(Page text data extracted)
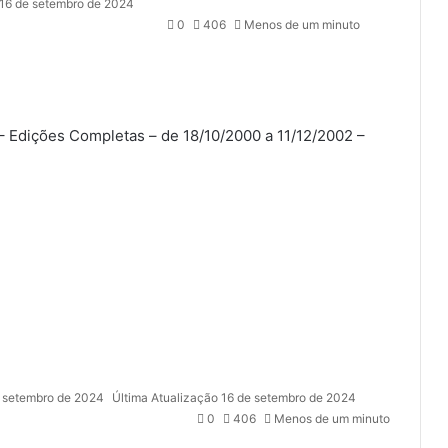
16 de setembro de 2024
0
406
Menos de um minuto
– Edições Completas – de 18/10/2000 a 11/12/2002 –
 setembro de 2024
Última Atualização 16 de setembro de 2024
0
406
Menos de um minuto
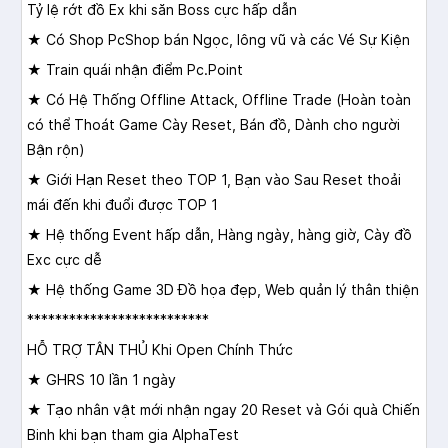
Tỷ lệ rớt đồ Ex khi săn Boss cực hấp dẫn
★ Có Shop PcShop bán Ngọc, lông vũ và các Vé Sự Kiện
★ Train quái nhận điểm Pc.Point
★ Có Hệ Thống Offline Attack, Offline Trade (Hoàn toàn
có thể Thoát Game Cày Reset, Bán đồ, Dành cho người
Bận rộn)
★ Giới Hạn Reset theo TOP 1, Bạn vào Sau Reset thoải
mái đến khi đuổi được TOP 1
★ Hệ thống Event hấp dẫn, Hàng ngày, hàng giờ, Cày đồ
Exc cực dễ
★ Hệ thống Game 3D Đồ họa đẹp, Web quản lý thân thiện
**************************
HỖ TRỢ TÂN THỦ Khi Open Chính Thức
★ GHRS 10 lần 1 ngày
★ Tạo nhân vật mới nhận ngay 20 Reset và Gói quà Chiến
Binh khi bạn tham gia AlphaTest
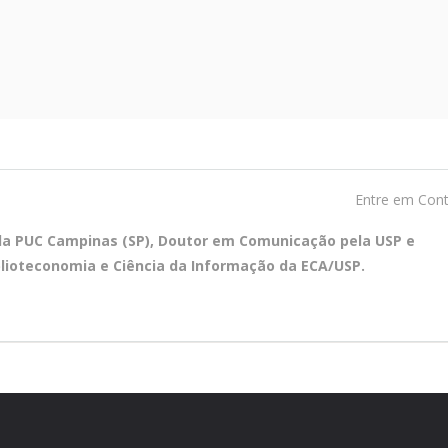
Entre em Con
ela PUC Campinas (SP), Doutor em Comunicação pela USP e
blioteconomia e Ciência da Informação da ECA/USP.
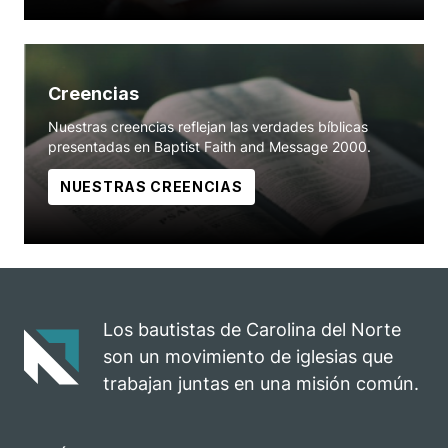
Creencias
Nuestras creencias reflejan las verdades bíblicas
presentadas en Baptist Faith and Message 2000.
NUESTRAS CREENCIAS
Los bautistas de Carolina del Norte
son un movimiento de iglesias que
trabajan juntas en una misión común.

What to work on: How many of the lines above contain the string "ngày"? Give only the number.

Answer for the task: 2